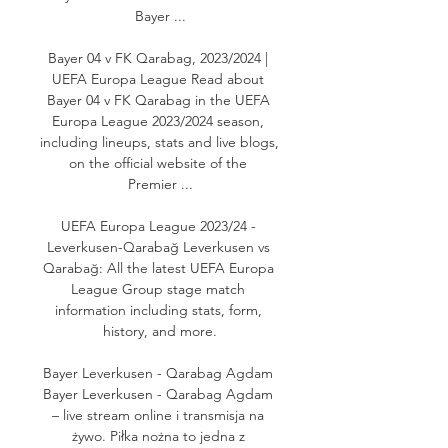
Bayer ...

Bayer 04 v FK Qarabag, 2023/2024 | 
UEFA Europa League Read about 
Bayer 04 v FK Qarabag in the UEFA 
Europa League 2023/2024 season, 
including lineups, stats and live blogs, 
on the official website of the 
Premier ...

UEFA Europa League 2023/24 - 
Leverkusen-Qarabağ Leverkusen vs 
Qarabağ: All the latest UEFA Europa 
League Group stage match 
information including stats, form, 
history, and more.

Bayer Leverkusen - Qarabag Agdam 
Bayer Leverkusen - Qarabag Agdam 
– live stream online i transmisja na 
żywo. Piłka nożna to jedna z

──────────

Copy the records above exactly, leaving out every picture.

> [RESULT OF THE EXERCISE]
Bayer ...

Bayer 04 v FK Qarabag, 2023/2024 | 
UEFA Europa League Read about 
Bayer 04 v FK Qarabag in the UEFA 
Europa League 2023/2024 season, 
including lineups, stats and live blogs, 
on the official website of the 
Premier ...

UEFA Europa League 2023/24 - 
Leverkusen-Qarabağ Leverkusen vs 
Qarabağ: All the latest UEFA Europa 
League Group stage match 
information including stats, form, 
history, and more.

Bayer Leverkusen - Qarabag Agdam 
Bayer Leverkusen - Qarabag Agdam 
– live stream online i transmisja na 
żywo. Piłka nożna to jedna z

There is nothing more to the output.